Алекс размышлял, что делать дальше. В мозгу его пульсировало одно все объясняющее слово: месторождение.

Разведанное месторождение. Кто-то разведал его.

Солнечное лобызание произойдет через миллионы, миллиарды лет, это значит, — почти что никогда. А разведанные месторождения уже осваивают. И КСР-63 может оказаться Месторождением, одной большой горой, набитой, по несчастью, песком и гравием для стен Иерихона.

Еще Егор говорил, что горы Местности насыпал ледник из песка и гравия. А это — строительный материал — для автострад, железнодорожных насыпей и бетонных стен. И дело — за остальными разведанными высотами. Может быть, прямо сейчас их потрошат ножами бульдозеров и лапами экскаваторов.
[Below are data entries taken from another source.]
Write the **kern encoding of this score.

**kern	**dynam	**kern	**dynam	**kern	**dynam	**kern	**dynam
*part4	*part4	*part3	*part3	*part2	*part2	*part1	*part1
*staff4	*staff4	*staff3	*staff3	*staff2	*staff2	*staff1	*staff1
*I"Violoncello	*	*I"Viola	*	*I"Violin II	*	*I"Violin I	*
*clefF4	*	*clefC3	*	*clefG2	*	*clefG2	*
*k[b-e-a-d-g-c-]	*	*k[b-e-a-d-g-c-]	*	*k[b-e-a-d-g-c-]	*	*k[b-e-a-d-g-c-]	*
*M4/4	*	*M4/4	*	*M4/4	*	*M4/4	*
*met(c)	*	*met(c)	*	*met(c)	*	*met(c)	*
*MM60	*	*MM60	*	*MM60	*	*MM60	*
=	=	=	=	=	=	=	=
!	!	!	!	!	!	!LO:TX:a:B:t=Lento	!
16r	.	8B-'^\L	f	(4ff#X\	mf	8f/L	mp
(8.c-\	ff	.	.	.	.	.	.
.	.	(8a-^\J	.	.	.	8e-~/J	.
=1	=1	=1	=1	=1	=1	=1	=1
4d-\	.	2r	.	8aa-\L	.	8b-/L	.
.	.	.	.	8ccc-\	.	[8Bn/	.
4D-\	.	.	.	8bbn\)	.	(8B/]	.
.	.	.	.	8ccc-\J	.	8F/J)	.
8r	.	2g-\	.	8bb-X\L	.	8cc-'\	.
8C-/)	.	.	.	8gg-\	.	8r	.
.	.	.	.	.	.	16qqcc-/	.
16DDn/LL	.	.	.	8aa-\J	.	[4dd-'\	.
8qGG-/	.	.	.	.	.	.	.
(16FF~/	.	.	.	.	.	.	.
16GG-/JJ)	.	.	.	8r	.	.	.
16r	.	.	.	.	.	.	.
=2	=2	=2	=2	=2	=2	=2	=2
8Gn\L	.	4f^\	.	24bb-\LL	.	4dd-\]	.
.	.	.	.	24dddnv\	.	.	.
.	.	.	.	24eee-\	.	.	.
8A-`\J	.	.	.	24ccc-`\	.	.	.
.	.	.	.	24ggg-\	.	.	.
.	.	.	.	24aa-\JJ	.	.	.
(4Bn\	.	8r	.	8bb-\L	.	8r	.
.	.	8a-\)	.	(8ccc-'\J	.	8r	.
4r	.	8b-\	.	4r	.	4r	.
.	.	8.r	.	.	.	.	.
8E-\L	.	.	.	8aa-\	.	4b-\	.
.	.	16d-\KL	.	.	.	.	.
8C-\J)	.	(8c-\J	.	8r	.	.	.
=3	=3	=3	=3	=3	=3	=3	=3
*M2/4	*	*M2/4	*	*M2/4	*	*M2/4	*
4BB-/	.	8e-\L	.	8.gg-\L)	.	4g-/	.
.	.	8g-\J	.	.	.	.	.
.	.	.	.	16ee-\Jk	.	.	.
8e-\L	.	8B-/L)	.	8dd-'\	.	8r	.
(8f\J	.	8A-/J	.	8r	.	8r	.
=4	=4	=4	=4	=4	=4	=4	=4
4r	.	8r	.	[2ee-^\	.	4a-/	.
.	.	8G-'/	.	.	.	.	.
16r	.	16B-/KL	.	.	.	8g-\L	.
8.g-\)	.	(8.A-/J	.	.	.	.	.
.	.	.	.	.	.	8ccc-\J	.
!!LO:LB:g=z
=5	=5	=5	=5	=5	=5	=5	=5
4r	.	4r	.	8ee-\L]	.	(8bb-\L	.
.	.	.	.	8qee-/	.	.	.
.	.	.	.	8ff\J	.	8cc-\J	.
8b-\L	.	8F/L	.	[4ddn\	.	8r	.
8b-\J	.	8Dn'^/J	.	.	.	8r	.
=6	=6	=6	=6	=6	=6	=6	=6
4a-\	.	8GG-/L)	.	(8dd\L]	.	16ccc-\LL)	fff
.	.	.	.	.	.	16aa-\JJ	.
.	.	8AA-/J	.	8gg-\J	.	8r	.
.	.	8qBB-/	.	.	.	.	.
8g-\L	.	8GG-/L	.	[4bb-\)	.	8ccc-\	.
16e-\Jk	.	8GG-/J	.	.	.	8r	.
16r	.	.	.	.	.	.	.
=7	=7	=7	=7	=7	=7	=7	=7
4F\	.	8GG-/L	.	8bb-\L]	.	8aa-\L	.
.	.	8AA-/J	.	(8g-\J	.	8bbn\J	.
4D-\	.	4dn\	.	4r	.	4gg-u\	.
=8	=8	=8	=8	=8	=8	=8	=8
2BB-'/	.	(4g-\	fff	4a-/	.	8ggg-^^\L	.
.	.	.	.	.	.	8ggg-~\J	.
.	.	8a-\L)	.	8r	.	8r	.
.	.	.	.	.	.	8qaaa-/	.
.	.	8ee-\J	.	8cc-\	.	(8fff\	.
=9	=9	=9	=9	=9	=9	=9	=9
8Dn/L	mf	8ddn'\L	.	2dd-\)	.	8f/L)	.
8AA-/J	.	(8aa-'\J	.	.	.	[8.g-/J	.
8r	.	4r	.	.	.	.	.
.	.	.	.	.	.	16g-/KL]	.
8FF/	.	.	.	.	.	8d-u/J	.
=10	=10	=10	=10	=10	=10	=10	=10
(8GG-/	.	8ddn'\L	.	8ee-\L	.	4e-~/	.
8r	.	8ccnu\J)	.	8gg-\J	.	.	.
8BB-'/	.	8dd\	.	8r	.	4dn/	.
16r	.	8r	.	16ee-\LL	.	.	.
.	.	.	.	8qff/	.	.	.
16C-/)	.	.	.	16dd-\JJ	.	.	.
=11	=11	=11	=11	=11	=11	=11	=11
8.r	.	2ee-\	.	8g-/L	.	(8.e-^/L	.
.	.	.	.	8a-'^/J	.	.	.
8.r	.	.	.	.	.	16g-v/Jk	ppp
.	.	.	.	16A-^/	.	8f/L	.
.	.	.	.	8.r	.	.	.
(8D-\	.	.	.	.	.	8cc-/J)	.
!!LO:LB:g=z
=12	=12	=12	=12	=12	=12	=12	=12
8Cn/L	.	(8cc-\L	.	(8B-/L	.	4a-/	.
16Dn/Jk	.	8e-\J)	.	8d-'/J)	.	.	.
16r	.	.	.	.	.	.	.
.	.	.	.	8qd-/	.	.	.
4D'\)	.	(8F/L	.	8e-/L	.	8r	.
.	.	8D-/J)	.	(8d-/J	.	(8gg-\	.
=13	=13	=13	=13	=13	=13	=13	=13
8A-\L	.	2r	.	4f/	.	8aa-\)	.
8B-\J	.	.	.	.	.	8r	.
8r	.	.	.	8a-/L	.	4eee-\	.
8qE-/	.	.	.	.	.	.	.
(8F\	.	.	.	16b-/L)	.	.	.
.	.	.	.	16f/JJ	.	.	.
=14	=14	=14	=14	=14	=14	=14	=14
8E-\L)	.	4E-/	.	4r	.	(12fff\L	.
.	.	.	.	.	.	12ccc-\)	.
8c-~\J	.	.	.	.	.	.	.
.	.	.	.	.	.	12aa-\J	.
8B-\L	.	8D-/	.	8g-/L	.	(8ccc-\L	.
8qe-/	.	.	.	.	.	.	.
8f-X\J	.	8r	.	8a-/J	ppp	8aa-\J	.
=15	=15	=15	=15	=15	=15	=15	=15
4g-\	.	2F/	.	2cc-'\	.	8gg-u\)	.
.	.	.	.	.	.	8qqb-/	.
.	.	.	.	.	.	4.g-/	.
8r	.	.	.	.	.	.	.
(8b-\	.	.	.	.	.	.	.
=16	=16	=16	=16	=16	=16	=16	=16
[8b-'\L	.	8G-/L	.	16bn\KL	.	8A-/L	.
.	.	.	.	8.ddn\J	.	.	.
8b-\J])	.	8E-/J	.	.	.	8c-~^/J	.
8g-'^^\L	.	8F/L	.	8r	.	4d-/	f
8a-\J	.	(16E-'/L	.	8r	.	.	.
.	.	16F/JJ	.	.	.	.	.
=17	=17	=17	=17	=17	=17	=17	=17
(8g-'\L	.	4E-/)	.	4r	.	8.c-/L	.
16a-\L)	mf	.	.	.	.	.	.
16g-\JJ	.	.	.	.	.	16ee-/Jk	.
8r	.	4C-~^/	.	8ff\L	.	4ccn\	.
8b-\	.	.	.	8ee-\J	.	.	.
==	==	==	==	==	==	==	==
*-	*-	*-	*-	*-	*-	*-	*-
Алекс задержал дыхание, прислушиваясь. Но слышал только отдаленный голос Бабкиной, певшей о казаке и Доне.

* * *

Начиналось все с карты.

Егор Плескачевский с детства был неравнодушен к картам, даже фенологическим или тектоническим, не говоря уж о картах лесов, кругосветных плаваний и походов Александра Македонского. На день рождения он выпросил «Атлас СССР», увесистый фолиант с цветными картами, над которыми и цепенел часами. Красота физической карты СССР была первозданной и несомненной. Это была дикая красота, и она захватывала: синевой северных озер, густой зеленью равнин Западной Сибири, тянь-шаньскими складками кирпичного цвета, голубым подреберьем Байкала, какой-то сновидческой хрупкостью горных хребтов Якутии и Чукотки и темно-синими вьющимися бесконечно прорезями рек. Даже не зная букв, эту книгу можно было читать. Здесь был свой язык, и он казался более древним, чем язык слов. Егор приступил к его изучению и начертил свою первую карту, это была карта комнаты, неуклюжая и свирепая, как рисунок первобытного охотника на скале. Ни о каких пропорциях не было и речи. Предметы — даже схематично изображенные прямоугольниками и квадратами — не так-то просто подчинялись. Следующим объектом картографической съемки стала улица: соседний дом, газетный киоск, два дерева, перекресток, светофор, дальше угол школы, крыши каких-то домов. Потом они появились вдвоем с Алексом у тетки Вари, работавшей на железнодорожном переезде смотрительницей и жившей в деревне у Татарского болота. Здесь открывался оперативный простор.